The shooting drew in the starkest terms the line between youthful hijinks and the kind of catastrophe that can end a life or warp it beyond redemption. Carchedi said: "It was a turbulent time. Things were different in the '60s and '70s, and every kid wasn't tethered by a cellphone, but that was as far out there as we ever got. We were basically good kids. We did well in school; we listened to our parents. We'd get out on the edge. We took risks, and we'd do crazy things that parents now, who are so on their kids, would be horrified by, but one of our bonds was that we knew we weren't gonna go over that edge. A lot of that was the strength of our families -- blue-collar, ethnic. That was behind us, and kept us accountable." The shooting was the two boys' big mistake, and they still wonder at the sheer dumb luck that allowed them to recover from it.

Carchedi feels that dwelling on the incident can lead to a romantic misreading of Pelecanos that confuses a dutiful, responsible family man with one of his own characters. "If you look at the stories written about George, they focus on the macho side, the tough side -- and he does have that side.
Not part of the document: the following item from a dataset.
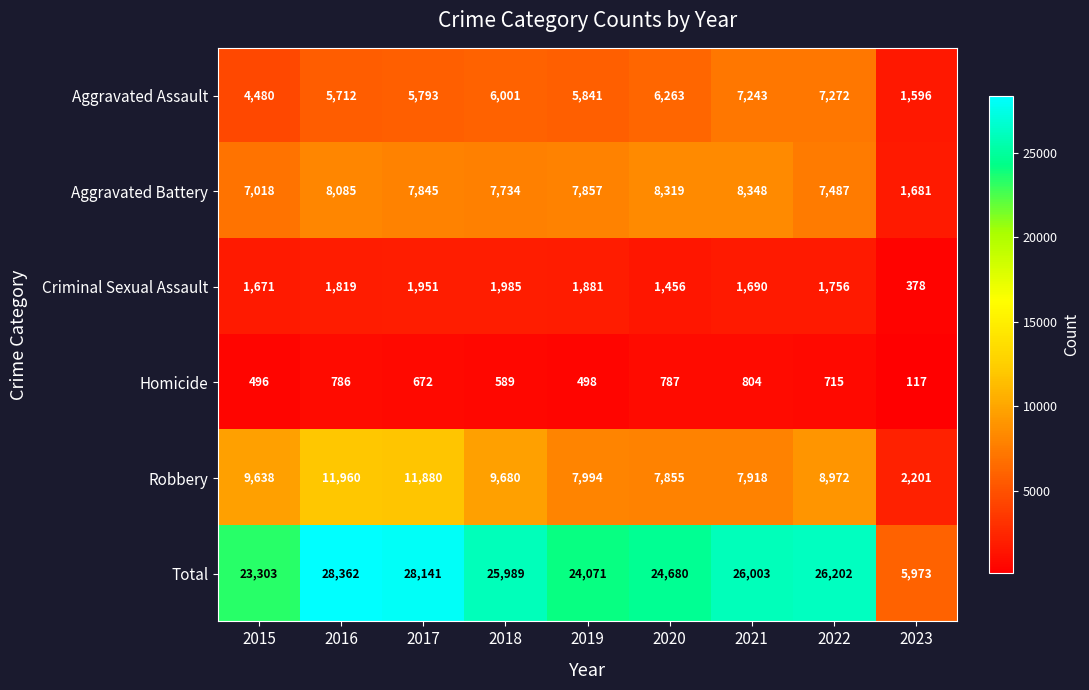

Rank the series at 2023 from lowest to highest value.

Homicide, Criminal Sexual Assault, Aggravated Assault, Aggravated Battery, Robbery, Total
He was on the streets; he was that kind of kid and young adult. But he's mellowed, and he's quicker to talk about family than about this other stuff. George is really focused on family, in his books and in his life. He's taken a path that a lot of guys in his position would not have taken. I know for a fact that he's turned stuff down because he wanted to stay here with his family. He's flown high, but he could have flown even higher."

"MY WORLDVIEW CHANGED BECAUSE WE HAD CHILDREN," Pelecanos said. We were sitting in the den in his house, not far from the house in which he grew up. Books with his name on their spines lined two shelves. His wife, Emily, 50, and their kids -- Nick, 17, Peter, 15, and Rose, 11 -- came and went, attending to weekday evening business.

Pelecanos was talking about a turning point in his life, his experience in Brazil in 1993, when he and Emily went there to adopt Peter. (Nick and Peter are adopted from Brazil; Rose from Guatemala.) They had document problems and ended up spending the whole fall there. They were struck by the nakedness of the poverty and despair they saw. "You couldn't walk around at night; there were fences with nails in them around the houses, kids with murder in their eyes. Here it's more hidden. It radicalized me a little bit, and it made me want to reach a bit higher, like Steinbeck."

Thinking about the changes in his writing encouraged by fatherhood, he said: "The answer to 'What makes a good man?' has changed. Some of the men stop themselves. They're more in control of their impulses. And if they cross the line, they know they'll have to give up what they are."